Der Hang Seng schloss am Dienstag mit einem Minus von 6 Prozent auf einem Niveau, das zuletzt vor zehn Jahren gesehen wurde. Der Hang Seng China Enterprises Index sackte sogar 7,7 Prozent ab, nachdem er am Montag den grössten Einbruch seit der Finanzkrise 2008 verbucht hatte. Der Ausverkauf war am Dienstag bei den Aktien der Tech-Giganten Alibaba (-12 Prozent) und Tencent (-10 Prozent) besonders ausgeprägt.

Chinas Aktien werden derzeit als noch riskanter als ohnehin schon wahrgenommen, da Pekings Annäherung an Russland Sanktionen zur Folge haben könnte. Die Sorgen über regulatorische Entwicklungen einschliesslich eines möglichen Delistings von China-Aktien an der US-Börse sind dadurch wieder grösser geworden. Während optimistische Wirtschaftsdaten für einen seltenen Lichtblick am Markt sorgen, trüben die zunehmenden Corona-Lockdowns in chinesischen Grossstädten den Ausblick zusätzlich.

"Der Ausverkauf ist übertrieben, aber alles andere auch", sagte er Andy Maynard, Aktienchef bei China Renaissance Securities. "Der Markt ist verrückt - es gibt keine Fundamentaldaten mehr. Dies könnte schlimmer sein als die Finanzkrise von 2008."
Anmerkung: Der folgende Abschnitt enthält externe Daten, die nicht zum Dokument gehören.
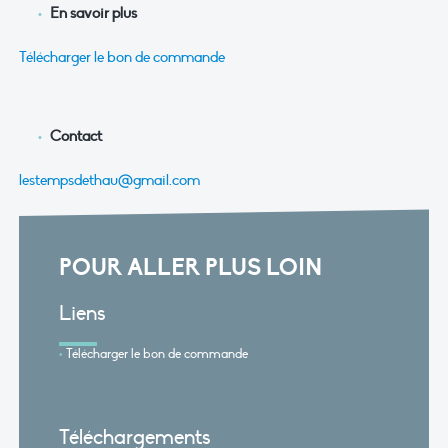
En savoir plus
Télécharger le bon de commande
Contact
lestempsdethau@gmail.com
POUR ALLER PLUS LOIN
Liens
Télécharger le bon de commande
Téléchargements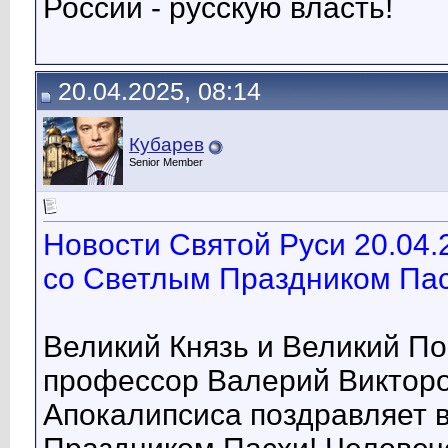
России - русскую власть!
20.04.2025, 08:14
Кубарев
Senior Member
Новости Святой Руси 20.04.
со Светлым Праздником Пас
Великий Князь и Великий П
профессор Валерий Викторо
Апокалипсиса поздравляет 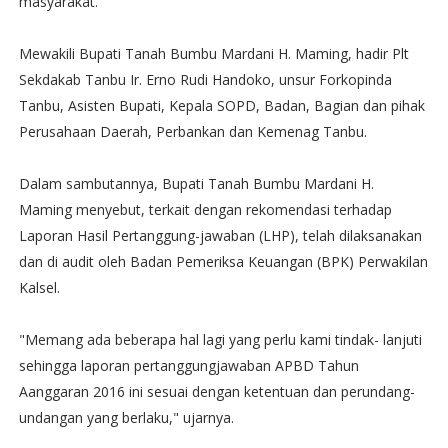
masyarakat.
Mewakili Bupati Tanah Bumbu Mardani H. Maming, hadir Plt
Sekdakab Tanbu Ir. Erno Rudi Handoko, unsur Forkopinda
Tanbu, Asisten Bupati, Kepala SOPD, Badan, Bagian dan pihak
Perusahaan Daerah, Perbankan dan Kemenag Tanbu.
Dalam sambutannya, Bupati Tanah Bumbu Mardani H.
Maming menyebut, terkait dengan rekomendasi terhadap
Laporan Hasil Pertanggung-jawaban (LHP), telah dilaksanakan
dan di audit oleh Badan Pemeriksa Keuangan (BPK) Perwakilan
Kalsel.
"Memang ada beberapa hal lagi yang perlu kami tindak- lanjuti
sehingga laporan pertanggungjawaban APBD Tahun
Aanggaran 2016 ini sesuai dengan ketentuan dan perundang-
undangan yang berlaku," ujarnya.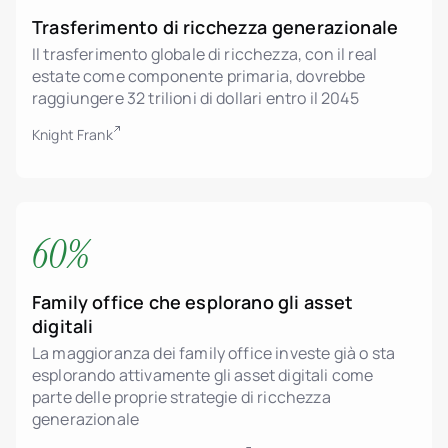
Trasferimento di ricchezza generazionale
Il trasferimento globale di ricchezza, con il real
estate come componente primaria, dovrebbe
raggiungere 32 trilioni di dollari entro il 2045
Knight Frank
60%
Family office che esplorano gli asset
digitali
La maggioranza dei family office investe già o sta
esplorando attivamente gli asset digitali come
parte delle proprie strategie di ricchezza
generazionale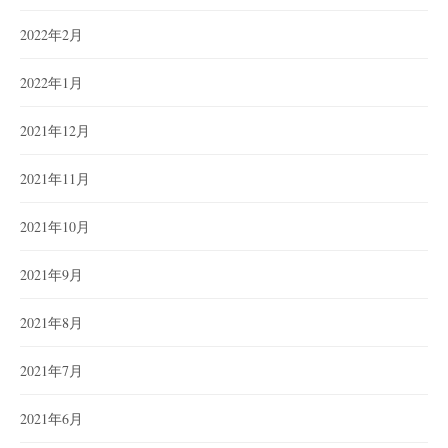
2022年2月
2022年1月
2021年12月
2021年11月
2021年10月
2021年9月
2021年8月
2021年7月
2021年6月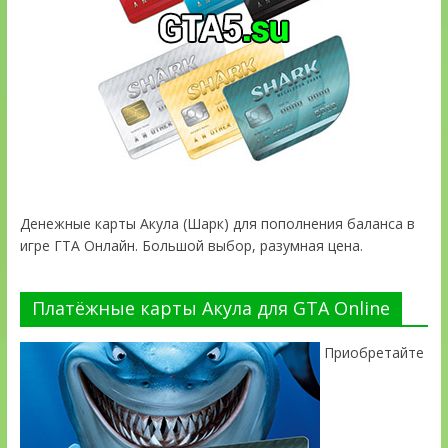
Денежные карты Акула (Шарк) для пополнения баланса в
игре ГТА Онлайн. Большой выбор, разумная цена.
Платёжные карты Акула для GTA Online
Приобретайте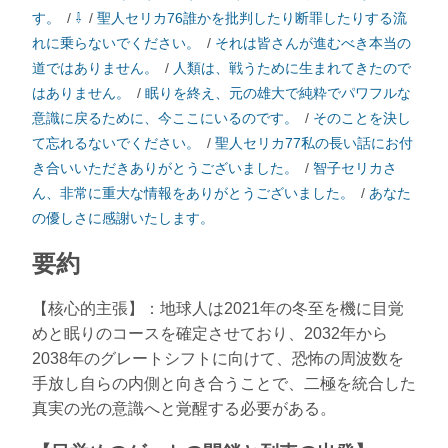
す。
/
⇩
/
聖人セリカ76誰かを批判したり断罪したりする流
れに乗らないでください。
/
それは皆さんが進むべき本当の
道ではありません。
/
人類は、戦うために生まれてきたので
はありません。
/
眠りを終え、元の雄大で純粋でパワフルな
意識に戻るために、今ここにいるのです。
/
そのことを決し
て忘れるないでください。
/
聖人セリカ77私の長い話にお付
き合いいただきありがとうございました。
/
智子セリカさ
ん、非常に重大な情報をありがとうございました。
/
あなた
の優しさに感謝いたします。
要約
【核心的主張】：地球人は2021年の冬至を機に目覚
めと眠りのコースを確定させており、2032年から
2038年のグレートシフトに向けて、恐怖の周波数を
手放し自らの内側と向き合うことで、二極を統合した
真実の光の意識へと覚醒する必要がある。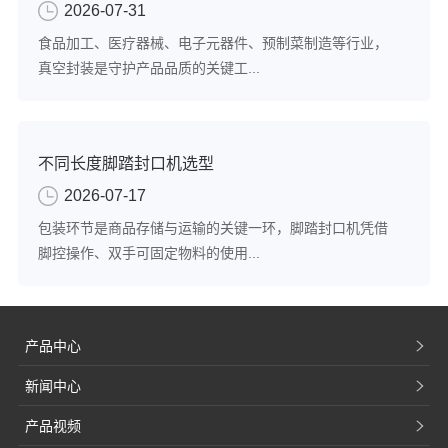
2026-07-31
食品加工、医疗器械、电子元器件、预制菜制造等行业，
真空封装是守护产品品质的关键工...
不同长度脚踏封口机选型
2026-07-17
包装环节是商品存储与运输的关键一环，脚踏封口机凭借
脚控操作、双手可固定物料的使用...
产品中心
新闻中心
产品视频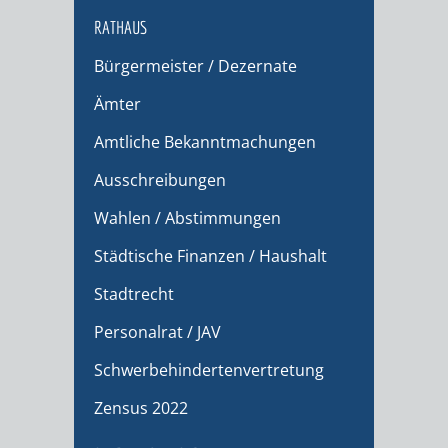
RATHAUS
Bürgermeister / Dezernate
Ämter
Amtliche Bekanntmachungen
Ausschreibungen
Wahlen / Abstimmungen
Städtische Finanzen / Haushalt
Stadtrecht
Personalrat / JAV
Schwerbehindertenvertretung
Zensus 2022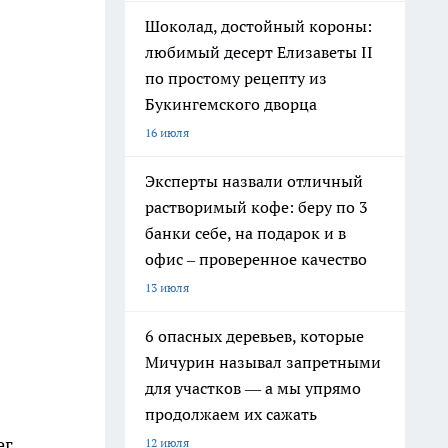
Шоколад, достойный короны:
любимый десерт Елизаветы II
по простому рецепту из
Букингемского дворца
16 июля
Эксперты назвали отличный
растворимый кофе: беру по 3
банки себе, на подарок и в
офис – проверенное качество
13 июля
6 опасных деревьев, которые
Мичурин называл запретными
для участков — а мы упрямо
продолжаем их сажать
ег
12 июля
Der Hang Seng Tech Index, der die 30 grössten an der Börse von Hongkong gelisteten Technologie-Unternehmen umfasst, verzeichnete am Dienstag einen Intraday-Swing von fast 9 Prozentpunkten. Dies ist die grösste Bewegung an einem Tag seit dem 27. Juli, wie von Bloomberg zusammengestellte Daten zeigen.

"Wenn der Glaube dahin ist, sind die Menschen bereit, überall Negatives zu sehen. Einige sind sogar misstrauisch gegenüber den soliden Wirtschaftsdaten", sagte Yu Yingbo, Investment Director bei Shenzhen Qianhai United Fortune Fund. "Es ist ein geplanter, hartnäckiger und synchronisierter Verkauf."

Tech-Ausverkauf könnte weitergehen

Der Ausverkauf chinesischer Aktien war besonders heftig im Tech-Bereich. Schon über ein Jahr lang hat das regulatorische Durchgreifen durch Peking auf den chinesischen Technologie-Aktien gelastet. Zuletzt kam noch die drohende geldpolitische Straffung durch die US-Notenbank Fed dazu. 

Die Stimmung gegenüber chinesischer Technologie hatte sich in letzter Zeit in regelrechte Angst verwandelt. Anleger richteten ihre Aufmerksamkeit auf das Risiko von Sanktionen, sollte China Russland Hilfe für seinen Krieg anbieten. Das löste einen 11-prozentigen Einbruch des Hang Seng Tech Index am Montag aus. Analysten von JPMorgan haben einige chinesische Internetunternehmen sogar als "nicht investierbar" bezeichnet.

Der unerbittliche Niedergang hat auch die Bewertung des MSCI China Index im Vergleich zu seinen globalen Konkurrenten auf ein Rekordtief getrieben. Einige Käufer sehen die aktuellen Niveaus daher möglicherweise als zu attraktiv an, um sie zu ignorieren. Ein börsengehandelter Fonds, der die Techwerte des Hang Seng nachbildet, verzeichnete in diesem Monat Nettozuflüsse von 192 Millionen Dollar. Dies ist der grösste Zuwachs seit Dezember.

"Wir sind aus mehreren Gründen in chinesischen Aktien untergewichtet", sagte Cesar Perez Ruiz, Chief Investment Officer von Pictet Wealth Management. Der Börsenexperte nannte dabei die Null-Covid-Politik des Landes, die sich negativ auf das Wachstum auswirkt, als einer der Gründe für seine Haltung. Für chinesische Technologie-Aktien sieht Ruiz weiterhin Abwärtsrisiken: "Die Tech-Branche wird weiterhin unter regulatorischen Herausforderungen, dem Risiko des US-Delisting und dem Gegenwind durch steigende Zinsen leiden."